Between the ages of five and seven, the affected children need constant help to get up from a lying or sitting position. Many of the affected children with Duchenne muscular dystrophy completely lose the ability to walk by the age of 12, which means that they are no longer able to do without a wheelchair. In the further course of the disease, those affected can initially still take care of themselves, but to a limited extent. In most cases, however, patients are then dependent on full care from family members from the age of 18 onwards.
Finally, Duchenne muscular dystrophy also affects the respiratory muscles as well as the heart muscle of those affected, which reduces their life expectancy. As the disease progresses, it almost always leads to death from suffocation or heart failure.
Since AMD muscular dystrophy is caused by a genetic defect, direct preventive measures that could offer protection against the onset of the disease are not known. However, an early diagnosis, if possible in the first or second year of life, helps to combat and delay the symptoms with a wide range of therapeutic measures. In addition to nutrition and supplying the body with minerals, amino acids, vitamins, enzymes and trace elements, targeted physiotherapy is important in order to maintain muscle function for as long as possible.
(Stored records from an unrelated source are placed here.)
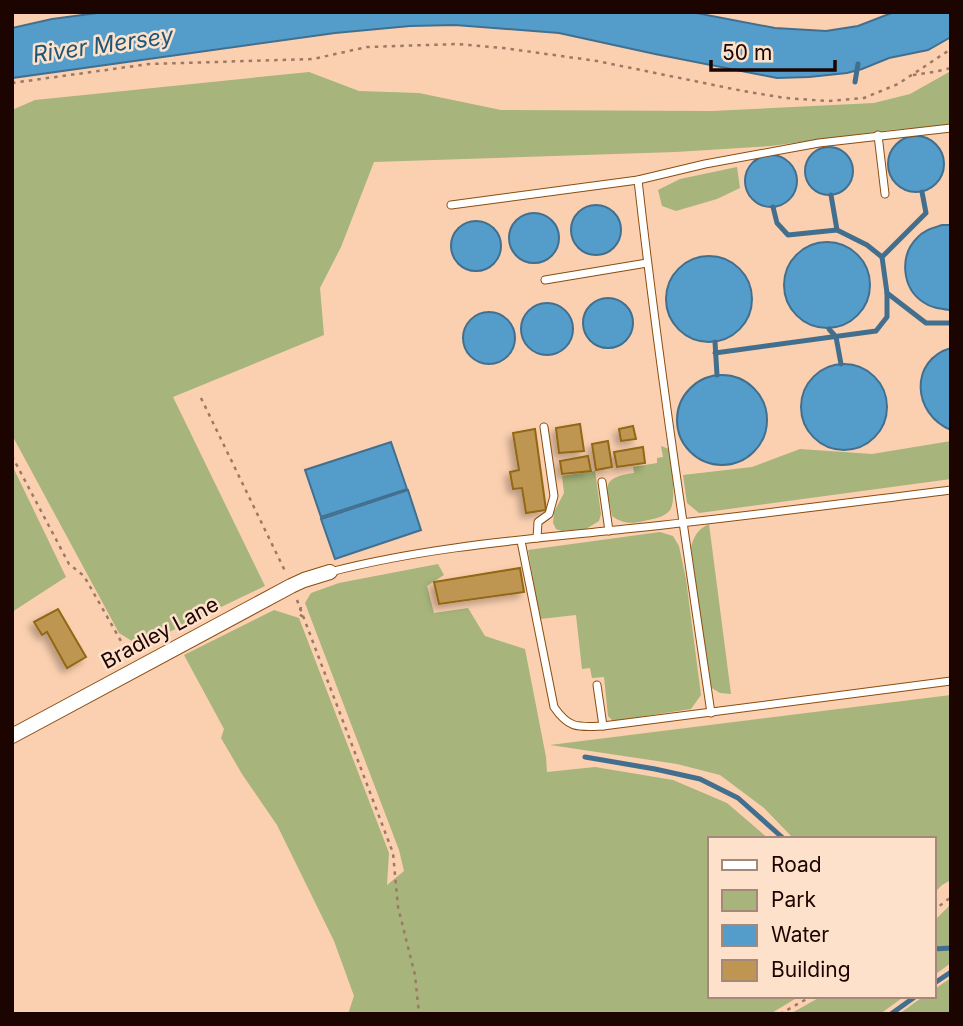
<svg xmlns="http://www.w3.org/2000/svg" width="963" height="1026" font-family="Inter,sans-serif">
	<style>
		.green { fill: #a7b47b }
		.water { fill: #549dcb; stroke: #436f8e; stroke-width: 2 }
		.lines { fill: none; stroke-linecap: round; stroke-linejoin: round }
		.stream { stroke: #436f8e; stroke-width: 5 }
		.building { fill: #bf9651; stroke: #916713; stroke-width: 2; filter: url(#shadow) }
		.lane-casing { stroke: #8a4d11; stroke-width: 9 }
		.street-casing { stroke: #8a4d11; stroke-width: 16 }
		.path { stroke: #9b7964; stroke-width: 2.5; stroke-dasharray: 3.5 5; stroke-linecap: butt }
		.lane { stroke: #fff; stroke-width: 7 }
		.street { stroke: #fff; stroke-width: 14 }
		.labels { text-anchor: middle; stroke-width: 5; stroke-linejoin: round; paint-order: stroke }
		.street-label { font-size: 21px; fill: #1c0500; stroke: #fee1cb }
		.water-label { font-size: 23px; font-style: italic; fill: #1f5676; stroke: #fee1cb }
	</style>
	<defs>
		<filter id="shadow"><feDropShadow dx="-4.5" dy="4.5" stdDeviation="3.5" flood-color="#0004"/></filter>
	</defs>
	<rect width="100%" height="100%" fill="#fbd0b0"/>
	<g class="green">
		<polygon points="951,71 951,125 891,130 771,146 676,152 374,162 341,247 320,288 324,335 173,397 265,586 140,646 119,633 12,435 12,110 35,100 309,72 359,91 419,93 501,110 712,111 874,103 910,94"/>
		<polygon points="737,167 740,188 717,199 676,211 662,206 658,190 680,179"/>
		<polygon points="951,441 951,479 699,513 687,503 683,475 752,467 800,449 872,454"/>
		<path d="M661 446 669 449C671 463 677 500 670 510 664 518 652 519 644 521 632 524 623 524 612 516 607 487 599 478 634 473L633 467 657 463V458L663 457Z"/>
		<polygon points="12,465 66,577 12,612"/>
		<polygon points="595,471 601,514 599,521 586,529 562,531 556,529 553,523 554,512 564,493 562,476"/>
		<path d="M709 524 731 694 720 693 710 687 691 547C694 536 698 529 709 524Z"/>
		<polygon points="660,532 673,536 679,546 686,579 701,695 691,709 613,721 608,716 604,677 592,678 590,668 582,669 576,615 540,619 528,550"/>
		<polygon points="438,564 444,575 427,586 434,613 468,608 485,636 525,649 546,757 547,772 595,767 673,780 727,803 769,839 709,839 709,996 800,996 770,1014 348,1014 354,996 334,941 277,825 242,774 221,738 224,729 184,655 274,610 299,618 389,853 387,885 404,871 399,850 305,603 311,593 339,583"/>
		<polygon points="951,695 951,880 942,885 933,894 933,839 794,839 764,808 720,775 677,764 550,745"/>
		<polygon points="951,904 951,963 933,976 933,922"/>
		<polygon points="951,978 951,1014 899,1014 924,996 933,996 933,990"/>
		<polygon points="822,996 905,996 880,1014 790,1014"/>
	</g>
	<g class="water">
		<polygon points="105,12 691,12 775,28 826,31 858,26 894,12 951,12 951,37 928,50 889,58 862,69 847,73 809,77 777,78 655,54 559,33 455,25 410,26 335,33 12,78 12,28 52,19"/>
		<circle cx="916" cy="164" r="28"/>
		<circle cx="829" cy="171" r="24"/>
		<circle cx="771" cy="181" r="26"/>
		<circle cx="596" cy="230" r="25"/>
		<circle cx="534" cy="238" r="25"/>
		<circle cx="476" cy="246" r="25"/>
		<path d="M942 225H951L950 310C941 309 931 308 923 302 902 288 899 256 917 238 924 230 933 228 942 225Z"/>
		<circle cx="827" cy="285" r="43"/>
		<circle cx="709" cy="299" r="43"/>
		<circle cx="608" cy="323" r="25"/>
		<circle cx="547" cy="329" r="26"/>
		<circle cx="489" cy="338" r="26"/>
		<path d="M951 348V430C912 414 909 360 951 348Z"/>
		<circle cx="844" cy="407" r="43"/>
		<circle cx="722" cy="420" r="45"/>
		<polygon points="391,442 407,489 321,517 305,470"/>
		<polygon points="408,490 421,530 335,559 321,519"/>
	</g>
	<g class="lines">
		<g class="stream">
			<polyline points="855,82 858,64"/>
			<polyline points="922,192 926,213 882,257 887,293 926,323 951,323"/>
			<polyline points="831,195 837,230 867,245 882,257"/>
			<polyline points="773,207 777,223 788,235 837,230"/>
			<polyline points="829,329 836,337 841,364"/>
			<polyline points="715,342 717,375"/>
			<polyline points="715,353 876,331 887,317 887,293"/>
			<polyline points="585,757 655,769 700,779 738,798 784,839"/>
			<polyline points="933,949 951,948"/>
			<polyline points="933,984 951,972"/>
			<polyline points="891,1014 916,996"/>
		</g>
	</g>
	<g class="building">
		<polygon points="580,424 584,451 559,453 556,428"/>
		<polygon points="633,426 636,439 621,441 619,429"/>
		<polygon points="535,429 546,510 526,513 522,488 513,489 510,472 519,470 513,433"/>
		<polygon points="608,441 612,467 596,470 592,444"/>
		<polygon points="643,447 645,463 617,467 614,452"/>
		<polygon points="588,456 591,471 562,474 560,461"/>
		<polygon points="520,568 524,592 439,604 434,582"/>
		<polygon points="58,609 86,657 67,668 47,632 42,635 34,622"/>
	</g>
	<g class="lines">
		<g class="lane-casing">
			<g id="lane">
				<polyline points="878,135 885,194"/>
				<path d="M638 180C658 358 685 536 711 713"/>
				<polyline points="451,205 638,180 705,164 819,143 951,128"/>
				<polyline points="545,280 647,263"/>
				<polyline points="602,482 609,531"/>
				<polyline points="537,538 538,522 549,514 554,496 544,427"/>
				<path d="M521 541 554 707C569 729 578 727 603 726L951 681"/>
				<path d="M330 572C430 546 533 539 635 528 740 517 845 503 951 490"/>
				<polyline points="597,685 603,726"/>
			</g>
		</g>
		<g class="street-casing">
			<polyline id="street" points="12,736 291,586 304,580 330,572"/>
		</g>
		<g class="path">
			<polyline points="913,75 934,72 951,68"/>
			<polyline points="12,83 149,64 313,59 367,47 458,44 503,48 597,61 743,91 785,98 828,101 864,98 898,84 951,49"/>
			<polyline points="201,398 285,571"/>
			<polyline points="12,456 69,564 84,576 130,657"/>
			<polyline points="297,600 393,853 398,907 415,975 419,1014"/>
			<polyline points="301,607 299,614 305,618"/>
			<polyline points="933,911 951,897"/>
			<polyline points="780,1014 812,996"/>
		</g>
		<use href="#lane" class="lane"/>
		<use href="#street" class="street"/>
	</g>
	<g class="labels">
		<g class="street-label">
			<text transform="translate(160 633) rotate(-28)" y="7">Bradley Lane</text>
		</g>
		<g class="water-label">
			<text transform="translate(103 45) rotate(-8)" y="8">River Mersey</text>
		</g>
	</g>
	<rect width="963" height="1026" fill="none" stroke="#1c0500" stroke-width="28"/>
	<rect x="708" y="837" width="228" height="161" fill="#fee1cb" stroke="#a4897a" stroke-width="2"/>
	<rect x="722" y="860" width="35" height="10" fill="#ffffff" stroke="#a4897a" stroke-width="2"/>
	<text x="771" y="872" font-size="21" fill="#1c0500">Road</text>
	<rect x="722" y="890" width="35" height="21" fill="#a7b47b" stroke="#a4897a" stroke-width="2"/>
	<text x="771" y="907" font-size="21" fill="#1c0500">Park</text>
	<rect x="722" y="925" width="35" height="21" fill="#549dcb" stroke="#a4897a" stroke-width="2"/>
	<text x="771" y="942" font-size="21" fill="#1c0500">Water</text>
	<rect x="722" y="960" width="35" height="21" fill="#bf9651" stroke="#a4897a" stroke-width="2"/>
	<text x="771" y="977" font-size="21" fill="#1c0500">Building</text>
	<path d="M711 60v10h124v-10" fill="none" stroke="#1c0500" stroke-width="3.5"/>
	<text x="722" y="60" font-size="21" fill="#1c0500" stroke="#fee1cb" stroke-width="5" paint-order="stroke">50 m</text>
</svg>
In the case of Duchenne muscular dystrophy, the options for direct follow-up care are usually significantly limited or, in some cases, are not even available to the patient. For this reason, the person affected should ideally consult a doctor at an early stage in order to avoid the occurrence of other symptoms or complications.
It cannot heal itself, so a visit to a doctor is usually necessary. Most patients are dependent on the help and care of their own families in everyday life. In doing so, those affected must be relieved, whereby in general exertion or stressful and physical activities are to be avoided.
Psychological support is often important to prevent depression and other mental disorders from occurring. Furthermore, in the case of Duchenne muscular dystrophy, physiotherapy measures are also necessary in order to alleviate and limit the symptoms. Many of the exercises can also be repeated at home to further alleviate the symptoms.
Further follow-up measures are usually not available to those affected by this disease. Duchenne muscular dystrophy may also reduce the life expectancy of the patient.
You can do that yourself
For those living with Duchenne muscular dystrophy, assistive devices are very important. They increase the quality of life, make everyday life easier and support participation in society. It is all the more important to be well informed about which aids are suitable and what options for care are available. In the late ambulatory and non-ambulatory phases, additional aids may be needed to manage everyday situations such as eating and drinking and personal hygiene.
Trade fairs for medical aids, where manufacturers present their products, are excellent for finding out more. There you can get a good overview of the tools that can be used. In addition, contact with other families affected by Duchenne muscular dystrophy or other muscle diseases can also be helpful. The German Society for Muscle Diseases offers a comprehensive range of advice and supports parents in establishing contact with other affected people.
If the affected child has not been dependent on a wheelchair for a long time, wheelchair training can be helpful at the beginning, in which the correct handling of the wheelchair is learned.
The elasticity of the muscles and the preservation of joint mobility are important prerequisites for maintaining the functionality of the limbs for as long as possible. In many cases, daily stretching exercises with family support are essential in addition to physical therapy.